Stored data entries:

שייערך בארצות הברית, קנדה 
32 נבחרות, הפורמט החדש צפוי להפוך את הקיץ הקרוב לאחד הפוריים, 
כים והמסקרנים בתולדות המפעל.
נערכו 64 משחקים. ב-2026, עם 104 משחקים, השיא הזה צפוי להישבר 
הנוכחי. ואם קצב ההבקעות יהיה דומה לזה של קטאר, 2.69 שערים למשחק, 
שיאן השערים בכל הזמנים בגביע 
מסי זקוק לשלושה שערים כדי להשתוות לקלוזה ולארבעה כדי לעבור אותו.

Required work: Copy every entry above word for word.

Output below:
שייערך בארצות הברית, קנדה 
32 נבחרות, הפורמט החדש צפוי להפוך את הקיץ הקרוב לאחד הפוריים, 
כים והמסקרנים בתולדות המפעל.
נערכו 64 משחקים. ב-2026, עם 104 משחקים, השיא הזה צפוי להישבר 
הנוכחי. ואם קצב ההבקעות יהיה דומה לזה של קטאר, 2.69 שערים למשחק, 
שיאן השערים בכל הזמנים בגביע 
מסי זקוק לשלושה שערים כדי להשתוות לקלוזה ולארבעה כדי לעבור אותו.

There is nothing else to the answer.